Figure 6: Risk and reward of BRI countries

Sources: World Bank, IHS, Euler Hermes

Three remaining challenges: Financial Sustainability, Legal risks, Political risks

Yet the implementation of the Belt and Road Initiative will not be a walk in the park. As evidenced above, potential is important in trade and infrastructure financing but realization of this potential entails a leap of faith with the long-term Chinese view that only selected countries, private financiers and companies outside China are ready to take. Hence the toddling start. Financial sustainability, legal and regulatory risks, as well as political defiance, are to be managed for this platform to accelerate trade and growth in China and partner countries.

Challenge #1: Financing Sustainability of the Project

The first issue relates to China’s financial capabilities. China cannot finance BRI alone considering its domestic financial situation (total non-financial sector debt estimated at 253% GDP, BIS estimate) and the amounts at stake. In fact,  using the Global Infrastructure Hub forecasting tool from the World Bank, we estimate that the capital needed to fund infrastructure in Asia (excluding China), Europe and Africa combined would amount to USD1.7tn per yearuntil 2040. In that context, partnership with countries willing to finance the project and private capital will probably be needed. The Chinese government already made some moves to lure investors. In 2018, China’s regulators started to allow the issuance of “Belt and Road” bonds in Chinese stock exchanges in order to fund the initiative: the financial instrument is denominated in RMB and local currencies; foreign companies and government agencies of Belt and Road countries can participate. The second issue relates to the financial viability of BRI projects as more BRI-related borrowings could increase the financial vulnerability of already fragile (with heavy public debt) states. Markets such as Pakistan and Sri Lanka are already heavily indebted and being involved in the BRI strains their public finances. Sri Lanka, especially, had to hand over its strategic port of Hambantota to China as it was struggling to pay its debt to Chinese companies.

Challenge #2: Legal and Regulatory Risks

It is worth noting that there is no commonly shared legal regime among BRI countries. Some countries abide by common law (Singapore, Malaysia, Hong Kong), other by continental law (Central Asia) or Islamic law (Middle East). Consequently, businesses have often failed to comply with local regulatory frameworks.
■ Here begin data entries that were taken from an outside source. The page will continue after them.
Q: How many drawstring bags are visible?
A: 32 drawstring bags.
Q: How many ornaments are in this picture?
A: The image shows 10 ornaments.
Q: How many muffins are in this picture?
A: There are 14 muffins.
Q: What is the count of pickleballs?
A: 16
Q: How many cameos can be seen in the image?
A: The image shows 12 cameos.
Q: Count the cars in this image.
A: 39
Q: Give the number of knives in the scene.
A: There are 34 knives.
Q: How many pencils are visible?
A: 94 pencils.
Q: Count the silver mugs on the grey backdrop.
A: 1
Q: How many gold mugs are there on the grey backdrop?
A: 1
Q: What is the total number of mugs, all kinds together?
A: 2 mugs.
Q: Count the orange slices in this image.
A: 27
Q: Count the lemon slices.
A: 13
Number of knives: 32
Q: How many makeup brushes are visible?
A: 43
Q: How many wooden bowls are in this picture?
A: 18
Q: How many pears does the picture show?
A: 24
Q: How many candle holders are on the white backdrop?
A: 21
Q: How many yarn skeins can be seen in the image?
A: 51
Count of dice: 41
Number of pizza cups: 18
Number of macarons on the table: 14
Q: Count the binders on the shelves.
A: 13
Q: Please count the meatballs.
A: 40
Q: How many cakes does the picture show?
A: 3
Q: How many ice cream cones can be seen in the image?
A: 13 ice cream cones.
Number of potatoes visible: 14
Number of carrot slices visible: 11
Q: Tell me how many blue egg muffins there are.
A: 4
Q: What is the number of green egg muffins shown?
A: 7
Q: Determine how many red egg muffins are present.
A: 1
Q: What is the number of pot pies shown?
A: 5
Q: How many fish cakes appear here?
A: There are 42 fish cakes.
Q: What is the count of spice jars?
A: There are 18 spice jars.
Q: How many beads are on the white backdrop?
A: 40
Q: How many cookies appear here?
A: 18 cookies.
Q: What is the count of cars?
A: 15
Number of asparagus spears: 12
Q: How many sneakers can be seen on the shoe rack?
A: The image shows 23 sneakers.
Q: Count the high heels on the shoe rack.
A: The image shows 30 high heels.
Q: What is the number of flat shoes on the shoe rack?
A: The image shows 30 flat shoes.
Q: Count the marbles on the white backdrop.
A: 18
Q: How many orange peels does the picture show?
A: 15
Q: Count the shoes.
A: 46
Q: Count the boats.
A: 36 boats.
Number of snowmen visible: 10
To address the legal disputes, China has decided to establish international courts in Beijing, Xi’an, and Shenzhen to tackle issues arising from BRI. While this solution might work for Chinese corporates, it might not fit the interest of corporates in the EU for example.

Challenge #3: Political Risks

First, the BRI spans an area with territories in conflict. This includes hard conflict (e.g. Afghanistan) but also strong political tensions (Saudi-Iran, India-Pakistan). Second, the BRI is unfolding against a backdrop of political tensions of China itself with countries targeted by BRI investments. For example, it wrestles with India on border issues while it faces backlashes in ASEAN countries. Last, China encounters competition with large economic powers such as the US and the EU. It contends with the US in fields ranging from political and economic leadership to military influences especially in Asia. BRI also overlaps with the EU’s Junker plan, rivaling for influence in Emerging Europe.